The official release of their first album I Will Wait occurred on June 3. The women celebrated and sang for nearly 500 people, and Armagh’s Archbishop Eamon Martin spoke and sang alongside the women, with Hannah playing guitar and Meabh harmonising with him.
“It’s funny, he definitely stole the show! He was amazing and it was just a huge gift for me and Hannah both,” says Meabh. “It was such a huge honour to stand with the primate of our country, it was just a really beautiful moment that we’ll never forget.”
They have not set any plans in place for their future because they want to live in the present so they are open and waiting for the Lord to speak to them and lead them where he calls. They trust that he will fulfill the desire he’s placed in their hearts to worship with others with their music.

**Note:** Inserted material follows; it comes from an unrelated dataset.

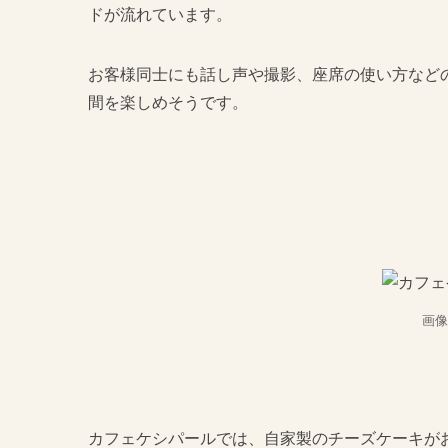
ドが流れています。
お客様同士にも話し声や撮影、座席の使い方など
間を楽しめそうです。
画像
カフェケシパールでは、自家製のチーズケーキが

Though the album contains music for people at different places in their faith journeys and for different moods you may experience when you need to reach out to God, Hannah and Meabh turn to their mutual favourite track for worship.
“It’s called ‘My Lord And My God’ and it’s about the journey of faith for most of us and the struggles that comes with it,” says Meabh. “But then we come to the ultimate realisation that nothing makes sense if Jesus isn’t at the centre of it because it’s such a hard life, and at least we’re living for something more than what the world has to offer us.”
Realisation
Though their faith walks started relatively recently, the Goretti Girls realise that God doesn’t fault them for turning to him a little later in life. Because of this realisation, they’ve named the album after the title track I Will Wait, a song sung from the Lord’s perspective in which he tells His children that he waits faithfully as we take our time to come to him.
“It’s just that idea that there’s an open invitation from Jesus and the Blessed Sacrament. Although he is silent and sometimes invisible to the world, he will always wait for every soul, any soul, to come to him with an open heart and to just ask for his grace,” says Meabh. “It’s his perpetual message to us that he will always wait because he is so faithful and he’s still available and still desires to give us grace.”